Katya's next display is even more risqué, provoking controversy, but journalist Mac Odell defends her. Their burgeoning relationship enrages Jack, who escalates his stalking into stealing and reading her mail. He later covertly assaults her on a bus. After menacing Katya on the phone following the bus trip, Jack rapes his wife. He then breaks into Katya's apartment the next day while she is with Mac and her colleagues at a party. Katya and Mac return that night, and Jack watches them have sex while hiding. Katya realizes someone is in the apartment, escapes with Mac, and contacts the police.

Jack accosts Katya at the store, but she does not see his face. He breaks into her apartment again by rappelling from the roof and vandalizes it, leaving a message written in blood on her mirror. In her horror, she creates an even more provocative display that partially emerges from the store, unwittingly giving Jack the opportunity to set fire to it.

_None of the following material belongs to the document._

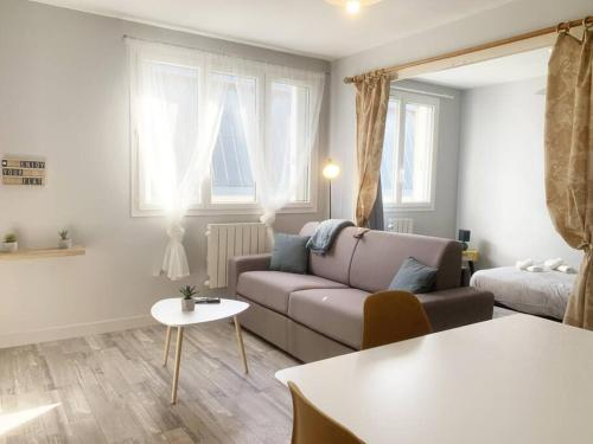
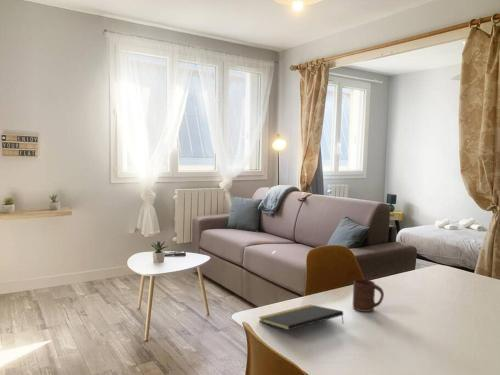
+ cup [352,278,385,313]
+ notepad [258,304,345,331]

Thayer puts the traumatized Katya on a leave of absence so she can recover.

Katya finally snaps and decides to take matters into her own hands. The next time Jack calls, she arranges an in-person meeting, where she warns that she will get her revenge if he doesn't leave her alone. Katya discovers his full name and address, publicly posts photos of his face with the message "pervert" around his neighborhood, and exposes his actions to his wife. When he realizes his wife has left with their children, he resolves to kill Katya.

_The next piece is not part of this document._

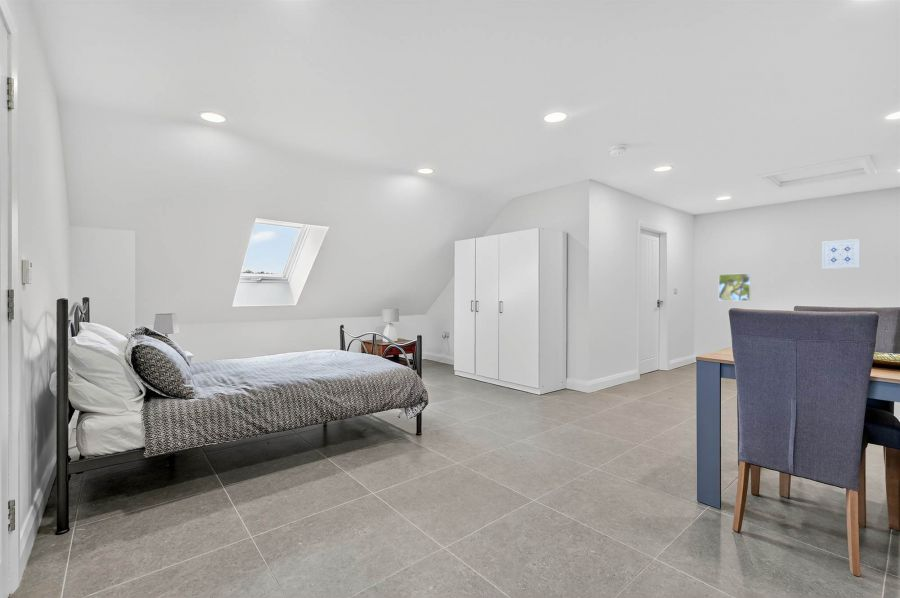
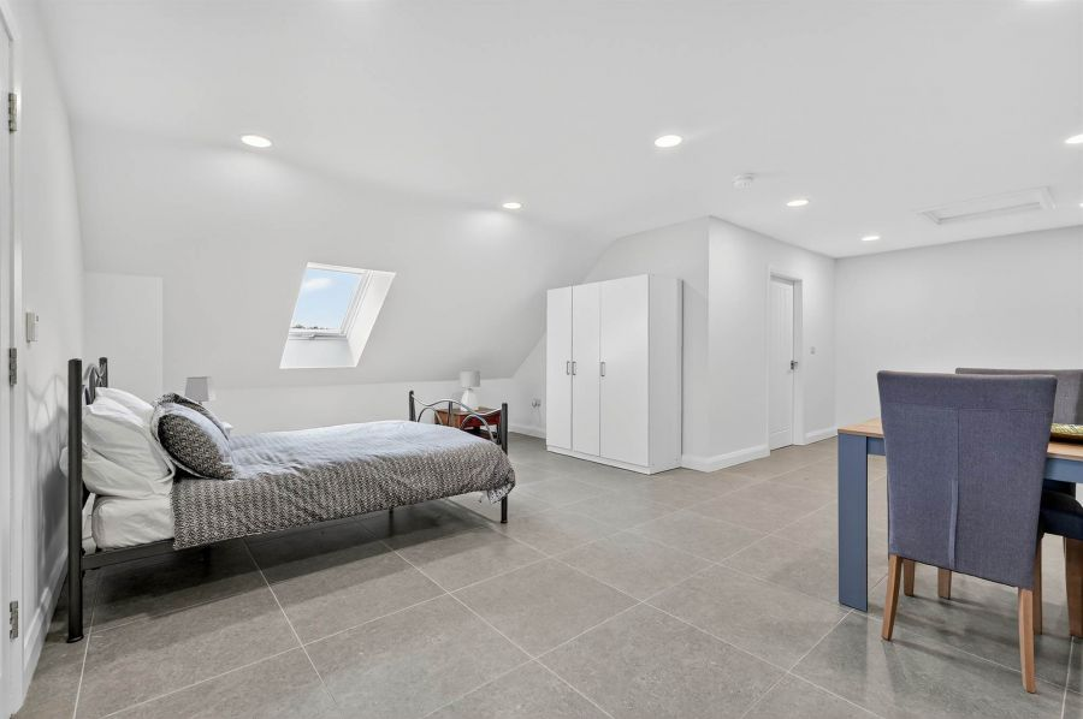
- wall art [821,238,861,270]
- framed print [718,272,752,302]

Katya lures Jack to the department store for their final confrontation. She leads him on a chase through the darkened store, ending with her locking him in a new window display she created for him using his X-ray slides. A short time later, the police arrive and take Jack into custody.

==Cast==

- Diane Lane as Katya Yarno
- Michael Woods as Jack Price
- Cotter Smith as Mac Odell
- Peter Nevargic as Lionel
- Edward Penn as Mr. Thayer
- Tyra Ferrell as Nan
- Trisha Simmons as Sylvia Price
- Clayton D. Hill as Police Officer #1
- David Crawford as Katya's father
- Ray Laine as Doctor
- Bingo O'Malley as Man in Window
- Don Brockett as Locksmith

==Production==

===Development===
Arthur began working on Lady Beware in the late '70s, shortly after the success of her second feature, The Mafu Cage, which screened at Cannes, landed her a four-picture deal at Universal. Universal, however, ended up rejecting the project, which ended up having "100 homes, 17 drafts, and eight writers," as Arthur told The Los Angeles Times in 1986 ahead of the film's release. "The purse-holders are men, and they attempted to make Lady Beware into a violent picture," Arthur added. "I'm not interested in making a picture where a woman gets beat up. I want to show how a lady deals with this kind of insidious violence. A policeman can't help."

===Filming===
The film was shot on location in Pittsburgh during the summer of 1986 after Scotti Brothers Entertainment agreed to finance and distribute it. The budget was reportedly under $2 million. Lady Beware's 28 days of shooting took place primarily in the city's North Side and downtown neighborhoods.

==Release==

=== Home media ===
Lady Beware was released on VHS and Laserdisc in 1988 by International Video Entertainment. A second VHS release was put out in 1991 by Avid Home Entertainment.

=== Soundtrack ===
Lady Beware was released on two soundtrack albums.

The 27 track complete and original music score by Craig Safan on Dragon's Domain Records 2020.

The 9 track original motion picture soundtrack including 5 tracks from the original music score by Craig Safan, 3 tracks by David Hallyday and a track by Abe E LaMarca available on all music formats on Scotti Bros Records 1987.

=== Controversy ===
Arthur did not approve of the film's final cut, which she said was re-edited by the producers to appeal to the exploitation crowd. "[Some distributors asked for] more sex, so they took outtakes of Diane Lane standing there naked and incorporated them into the film," she told the Los Angeles Times ahead of the film's release. "To me, that's exploitative. They printed up negatives where I never said print. I, as a female director, would never exploit a woman's body and use it as a turn-on." Arthur added that she did not remove her name from the film because she thought it would be unfair to the actors, who can't remove their names from the final product.